One thing that becomes strikingly clear when you do liberal arts research at a technical school is that there are significantly fewer opportunities for student research than in other fields. Certainly we encourage our students to do individual research in class. But to many students, this seems like a pedagogical activity without the real-world research consequences that their peers in other departments get to experience. Engineering, biology, chemistry, and other disciplines all demand student workers in labs, shared grants, co-authored papers, and other collaborations. In contrast, historians rarely write with others and don’t always have the research funds even to hire a research assistant. This left those in my department scratching our heads about how to give our students the same sort of research opportunities available to students in other fields. One answer was to embrace the digital humanities. And, looking to lean in to our strengths, we decided to start a website that presents the history of patents.

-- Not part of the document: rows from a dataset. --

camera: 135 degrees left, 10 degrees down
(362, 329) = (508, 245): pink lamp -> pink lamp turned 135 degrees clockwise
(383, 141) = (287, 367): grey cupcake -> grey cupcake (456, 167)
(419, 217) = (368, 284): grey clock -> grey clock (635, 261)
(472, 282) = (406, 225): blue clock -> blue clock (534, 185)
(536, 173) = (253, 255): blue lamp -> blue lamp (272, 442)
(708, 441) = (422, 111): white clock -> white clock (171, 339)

The site will provide historical context for patented innovations, in the form of written entries detailing each patent’s development, technical significance, and outcomes. In a later stage, we also hope to present the context behind which patents are filed, as well as the geographical, temporal, and personal connections between different inventions and innovations that are awarded patents through a mapping feature. This project will allow for the exploration of such connections and ultimately lead to a better understanding of who files patents and where, why some result in successful inventions and others vanish into obscurity, and, in general, the history of innovation in this country.

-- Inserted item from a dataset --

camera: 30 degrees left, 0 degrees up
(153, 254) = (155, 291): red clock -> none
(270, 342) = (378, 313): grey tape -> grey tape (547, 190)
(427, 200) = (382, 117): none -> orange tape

To begin, we applied for and received a Faculty Seed Grant from our university, the New Jersey Institute of Technology. This grant first allows us to build a pilot version of the website so that we can begin entering and displaying entries. The grant has also enabled us to hire an undergraduate research assistant who will generate a few entries for the website. More entries will come from a course called “Invention and Regulation” that Dr. Elizabeth Petrick crafted specifically to generate another round of entries. In the course this past fall, students could select from a range of patents that were granted to NJIT faculty, staff, and students. From there, they were put into research groups with other students who had picked the same or similar patents. Over the course of the semester, the students learned the history of innovation from assigned readings on legal history and the history of science. But they also learned about this history by conducting oral history interviews, looking at patent applications, and other primary source material on their particular patent. By the end of the course, we had several entries for the new website, which are currently being edited by a graduate student in collaboration with the undergraduate students who originally composed them. The seed grant also allowed us to hire this graduate assistant. What’s even more exciting is that we have now begun collaborations with Dr. Gerardo Con Diaz at UC Davis who will teach a course on computer and law similar to “Invention and Regulation.” His students’ entries will also be entered onto the website after being edited in the same fashion.

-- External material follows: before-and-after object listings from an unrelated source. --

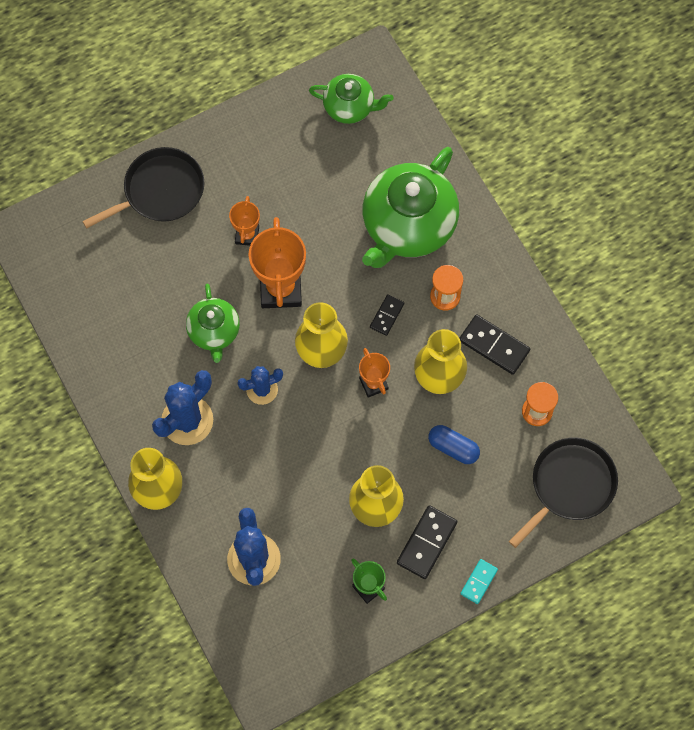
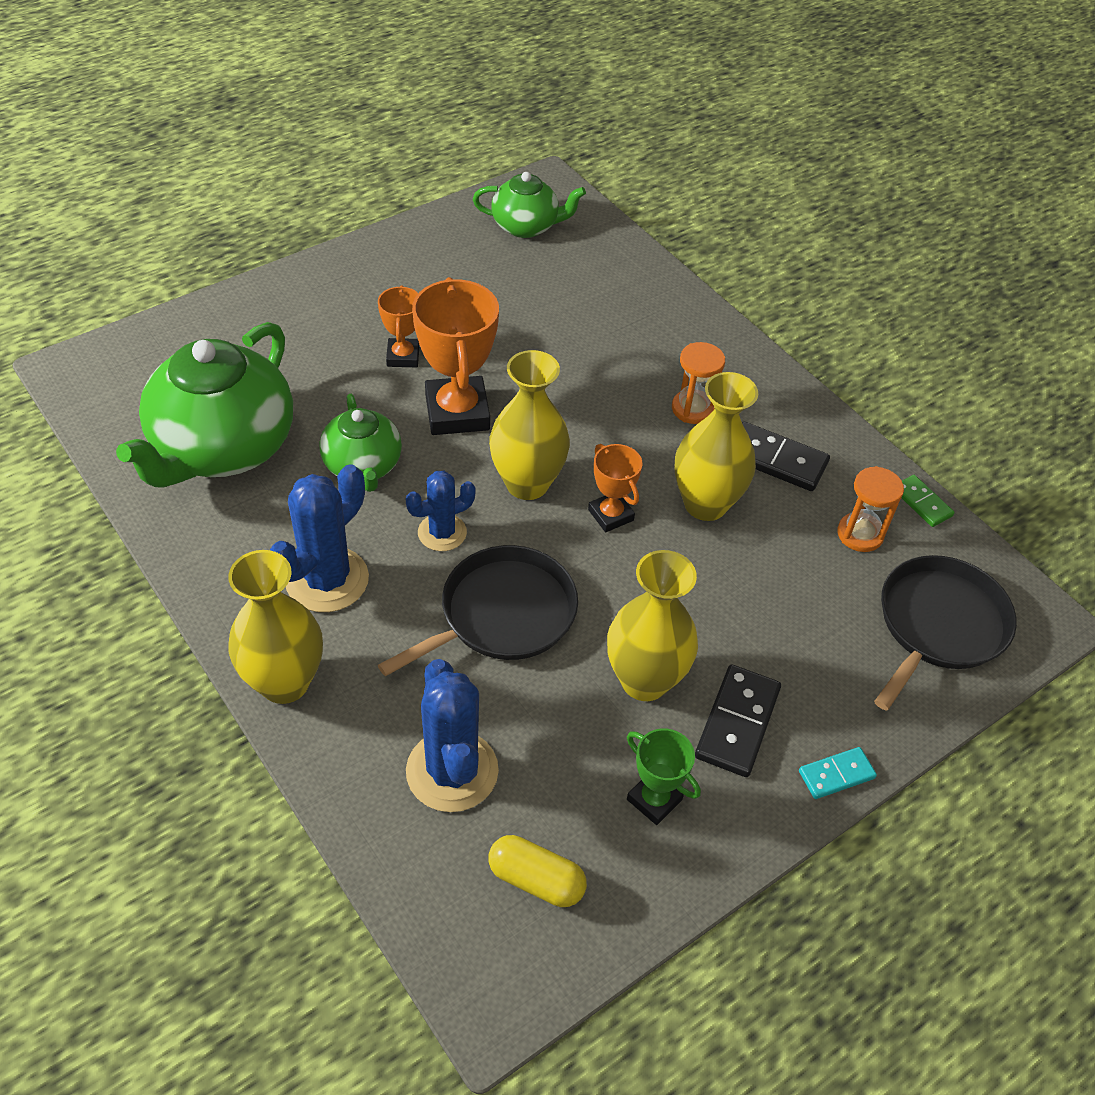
camera: 10 degrees left, 20 degrees down
(160, 191) = (277, 316): black pan -> black pan (502, 614)
(294, 629) = (536, 879): none -> yellow capsule
(386, 315) = (615, 434): black domino -> none
(407, 225) = (624, 337): green teapot -> green teapot (222, 448)
(453, 447) = (748, 588): blue capsule -> none
(478, 581) = (836, 774): turquoise domino -> turquoise domino turned 45 degrees clockwise
(586, 389) = (922, 503): none -> green domino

Certainly we hope that our digital history of patents provides a service to the broader public. What inventions mattered? Why? What made their inventors successful? How did the public react to these innovations? The blog will not only introduce readers to the process of filing a successful patent; it will also allow readers to understand why certain technologies were needed, what obstacles innovators faced in creating those, and how even successful patents did not always yield significant changes in the public use of technology. But even before we have launched the site and gained an audience, we have met a main goal of the project: helping students engage in substantive original research.